‘Dealin’ with Idiots’: Loading bases with adults’ bad behavior
A movie review of “Dealin’ with Idiots,” Jeff Garlin’s comedy about the parents and coaches of a Little League team.
McClatchy-Tribune News Service
‘Dealin’ with Idiots,’ with Jeff Garlin, Nia Vardalos, Gina Gershon, J.B. Smoove, Fred Willard, Jami Gertz, Richard Kind. Directed by Garlin, from a screenplay by Garlin and Peter Murrieta. 83 minutes. Not rated; for mature audiences (contains profanity). Sundance Cinemas.
Comedian Jeff Garlin’s laid-back style is much in evidence in his new comedy, “Dealin’ with Idiots.” Most of the film, which he directed and co-wrote, has him reacting — UNDER-reacting — to the idiots of the film’s title. They’re Little League parents, coaches and a league commissioner named “Commissioner Gordon.”
They toss tantrums, make threats, are inexplicably rude to each other and build their lives around idiotic rules, “structure” and micromanaging their little darlings — the players.
Sounds like a movie to stand-up comic Max Morris (Garlin). He starts questioning one and all, gathering material for a screenplay. Max tries to hold back, tries to avoid taking every punchline they set him up for, tries not to have his feelings hurt.
“You’re a comedian, huh?”
“I AM a comedian.”
“Not a very popular one.”
Max, whose wife (Nia Vardalos) tries to talk him out of this, takes a peek into the crumbling world of an oft-married deadbeat dad (Fred Willard) and a bickering lesbian couple (Gina Gershon and Kerri Kenney). Jami Gertz plays another in a long line of rules-bound martinets; Richard Kind is cast as yet another shlub trapped under her thumb. J.B. Smoove is the lady-hustling coach who ignores the kids. Bob Odenkirk is the real manager — actually a printing-shop manager — who probably should ignore the kids, for their own good.

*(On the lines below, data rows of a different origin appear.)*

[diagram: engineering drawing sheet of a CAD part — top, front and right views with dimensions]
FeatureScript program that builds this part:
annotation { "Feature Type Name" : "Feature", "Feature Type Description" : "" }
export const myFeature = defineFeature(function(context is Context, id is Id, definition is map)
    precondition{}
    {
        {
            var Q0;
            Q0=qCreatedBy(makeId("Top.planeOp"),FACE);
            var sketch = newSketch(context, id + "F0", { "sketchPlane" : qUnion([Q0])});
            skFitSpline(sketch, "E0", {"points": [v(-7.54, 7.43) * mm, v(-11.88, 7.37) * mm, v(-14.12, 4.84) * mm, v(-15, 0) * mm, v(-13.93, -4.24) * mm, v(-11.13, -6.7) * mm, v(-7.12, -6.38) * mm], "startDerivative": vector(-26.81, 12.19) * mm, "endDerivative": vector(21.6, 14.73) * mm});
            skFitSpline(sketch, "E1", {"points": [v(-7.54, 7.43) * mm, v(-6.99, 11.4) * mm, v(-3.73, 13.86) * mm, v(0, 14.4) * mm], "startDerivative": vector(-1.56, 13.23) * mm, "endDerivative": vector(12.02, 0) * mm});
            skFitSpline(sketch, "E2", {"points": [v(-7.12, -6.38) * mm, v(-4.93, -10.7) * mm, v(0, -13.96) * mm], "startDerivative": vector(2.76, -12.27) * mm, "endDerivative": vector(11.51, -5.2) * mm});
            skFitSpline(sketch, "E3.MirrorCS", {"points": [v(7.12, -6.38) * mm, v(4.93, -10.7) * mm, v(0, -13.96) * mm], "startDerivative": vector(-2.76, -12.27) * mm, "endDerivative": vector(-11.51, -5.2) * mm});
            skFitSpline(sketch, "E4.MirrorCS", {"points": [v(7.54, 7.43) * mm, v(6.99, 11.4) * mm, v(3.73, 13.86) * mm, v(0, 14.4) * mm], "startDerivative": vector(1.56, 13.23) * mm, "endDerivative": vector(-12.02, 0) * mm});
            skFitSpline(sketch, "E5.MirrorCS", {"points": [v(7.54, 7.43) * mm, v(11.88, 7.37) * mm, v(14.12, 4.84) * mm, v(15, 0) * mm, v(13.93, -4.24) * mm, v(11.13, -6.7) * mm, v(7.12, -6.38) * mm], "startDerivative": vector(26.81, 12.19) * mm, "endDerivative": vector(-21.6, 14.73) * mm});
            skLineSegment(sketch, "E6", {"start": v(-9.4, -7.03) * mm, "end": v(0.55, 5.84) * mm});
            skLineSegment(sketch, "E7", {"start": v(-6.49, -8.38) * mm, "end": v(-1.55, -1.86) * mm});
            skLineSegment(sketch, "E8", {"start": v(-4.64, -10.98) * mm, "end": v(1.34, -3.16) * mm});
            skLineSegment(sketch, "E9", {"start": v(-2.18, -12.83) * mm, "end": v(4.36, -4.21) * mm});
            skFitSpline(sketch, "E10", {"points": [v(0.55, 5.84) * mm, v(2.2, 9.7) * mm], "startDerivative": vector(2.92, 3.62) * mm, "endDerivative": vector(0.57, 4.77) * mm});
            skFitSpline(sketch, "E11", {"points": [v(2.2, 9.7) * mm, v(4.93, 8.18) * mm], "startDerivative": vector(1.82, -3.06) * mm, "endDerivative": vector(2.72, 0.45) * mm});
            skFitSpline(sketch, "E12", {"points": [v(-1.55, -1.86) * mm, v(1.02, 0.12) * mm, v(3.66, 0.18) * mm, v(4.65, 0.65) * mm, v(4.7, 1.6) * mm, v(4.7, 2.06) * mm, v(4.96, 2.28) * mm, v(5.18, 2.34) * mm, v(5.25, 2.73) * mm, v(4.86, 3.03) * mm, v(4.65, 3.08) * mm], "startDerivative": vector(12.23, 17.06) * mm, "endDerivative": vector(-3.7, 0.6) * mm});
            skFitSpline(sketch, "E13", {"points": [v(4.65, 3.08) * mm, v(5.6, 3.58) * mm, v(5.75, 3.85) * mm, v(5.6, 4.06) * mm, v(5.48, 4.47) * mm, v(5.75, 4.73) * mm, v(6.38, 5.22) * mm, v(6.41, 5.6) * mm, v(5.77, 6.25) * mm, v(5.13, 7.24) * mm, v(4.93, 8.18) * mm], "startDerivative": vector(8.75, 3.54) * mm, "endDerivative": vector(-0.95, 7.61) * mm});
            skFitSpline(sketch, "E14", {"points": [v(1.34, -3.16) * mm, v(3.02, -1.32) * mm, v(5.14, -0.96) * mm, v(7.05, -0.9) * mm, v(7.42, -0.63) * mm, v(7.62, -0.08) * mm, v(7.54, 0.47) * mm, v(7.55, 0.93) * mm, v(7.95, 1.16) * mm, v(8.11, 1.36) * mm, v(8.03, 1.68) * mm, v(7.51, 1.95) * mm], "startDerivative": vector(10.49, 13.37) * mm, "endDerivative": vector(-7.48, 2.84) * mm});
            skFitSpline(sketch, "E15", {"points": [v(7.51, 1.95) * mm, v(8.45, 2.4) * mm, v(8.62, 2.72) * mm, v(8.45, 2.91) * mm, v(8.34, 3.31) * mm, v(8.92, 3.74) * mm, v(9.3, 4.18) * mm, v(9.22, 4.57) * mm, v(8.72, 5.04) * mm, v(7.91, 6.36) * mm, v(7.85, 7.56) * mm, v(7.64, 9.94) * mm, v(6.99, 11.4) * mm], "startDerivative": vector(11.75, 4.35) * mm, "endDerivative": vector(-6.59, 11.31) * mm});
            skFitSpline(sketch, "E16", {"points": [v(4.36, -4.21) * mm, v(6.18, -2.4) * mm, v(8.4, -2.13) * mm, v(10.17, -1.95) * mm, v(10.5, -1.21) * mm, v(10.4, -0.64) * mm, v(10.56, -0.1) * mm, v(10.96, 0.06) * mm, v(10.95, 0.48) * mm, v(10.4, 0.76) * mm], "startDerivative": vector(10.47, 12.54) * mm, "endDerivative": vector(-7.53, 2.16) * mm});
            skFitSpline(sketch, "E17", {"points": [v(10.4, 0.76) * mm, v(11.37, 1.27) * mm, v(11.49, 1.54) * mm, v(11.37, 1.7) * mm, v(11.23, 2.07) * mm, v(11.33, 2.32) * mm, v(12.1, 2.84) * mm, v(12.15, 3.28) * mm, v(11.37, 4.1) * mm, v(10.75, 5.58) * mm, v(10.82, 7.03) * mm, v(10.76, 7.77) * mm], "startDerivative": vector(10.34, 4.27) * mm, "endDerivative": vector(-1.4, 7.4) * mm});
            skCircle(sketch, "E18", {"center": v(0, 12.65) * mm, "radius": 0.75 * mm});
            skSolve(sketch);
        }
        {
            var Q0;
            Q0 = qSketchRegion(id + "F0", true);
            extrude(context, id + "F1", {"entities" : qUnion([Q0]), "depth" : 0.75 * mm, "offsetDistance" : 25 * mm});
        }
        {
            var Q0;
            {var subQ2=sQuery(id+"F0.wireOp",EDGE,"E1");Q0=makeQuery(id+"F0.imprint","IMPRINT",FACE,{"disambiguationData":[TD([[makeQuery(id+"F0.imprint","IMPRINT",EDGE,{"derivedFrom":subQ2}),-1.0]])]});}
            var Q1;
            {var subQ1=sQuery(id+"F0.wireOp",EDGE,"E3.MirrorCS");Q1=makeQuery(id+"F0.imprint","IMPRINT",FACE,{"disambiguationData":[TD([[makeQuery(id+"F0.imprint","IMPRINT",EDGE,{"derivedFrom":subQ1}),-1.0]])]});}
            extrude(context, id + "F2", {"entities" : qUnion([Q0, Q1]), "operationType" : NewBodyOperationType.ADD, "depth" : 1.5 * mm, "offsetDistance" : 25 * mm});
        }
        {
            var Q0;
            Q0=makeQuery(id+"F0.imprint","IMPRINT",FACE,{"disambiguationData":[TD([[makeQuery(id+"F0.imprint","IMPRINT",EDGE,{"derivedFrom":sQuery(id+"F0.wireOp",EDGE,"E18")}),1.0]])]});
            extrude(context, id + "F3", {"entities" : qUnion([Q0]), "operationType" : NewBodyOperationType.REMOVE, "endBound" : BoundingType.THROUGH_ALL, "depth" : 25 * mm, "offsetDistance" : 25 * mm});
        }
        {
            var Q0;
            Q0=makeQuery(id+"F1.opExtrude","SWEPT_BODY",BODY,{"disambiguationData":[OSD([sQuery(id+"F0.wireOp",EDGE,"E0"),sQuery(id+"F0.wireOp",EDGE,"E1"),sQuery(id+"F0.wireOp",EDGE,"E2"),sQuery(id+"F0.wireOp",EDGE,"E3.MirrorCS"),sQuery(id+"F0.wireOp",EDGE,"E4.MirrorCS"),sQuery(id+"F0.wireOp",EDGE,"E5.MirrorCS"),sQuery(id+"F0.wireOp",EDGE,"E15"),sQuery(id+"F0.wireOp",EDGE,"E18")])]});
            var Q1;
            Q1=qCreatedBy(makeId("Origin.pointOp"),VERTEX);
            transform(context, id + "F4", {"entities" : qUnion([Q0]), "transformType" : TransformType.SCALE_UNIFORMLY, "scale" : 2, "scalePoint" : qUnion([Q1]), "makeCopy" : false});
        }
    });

And Max just takes it all in, trying not to comment, venting only to his wife.
“What is WRONG with these people? What are they missing in their lives that makes them act like idiots?”
Max (and Garlin) figure it out. Maybe with a little help from the ghost of Max’s ball-coach dad (Timothy Olyphant). And that’s when this slight and droll comedy pays off, with an ending that is anything but “laid back.”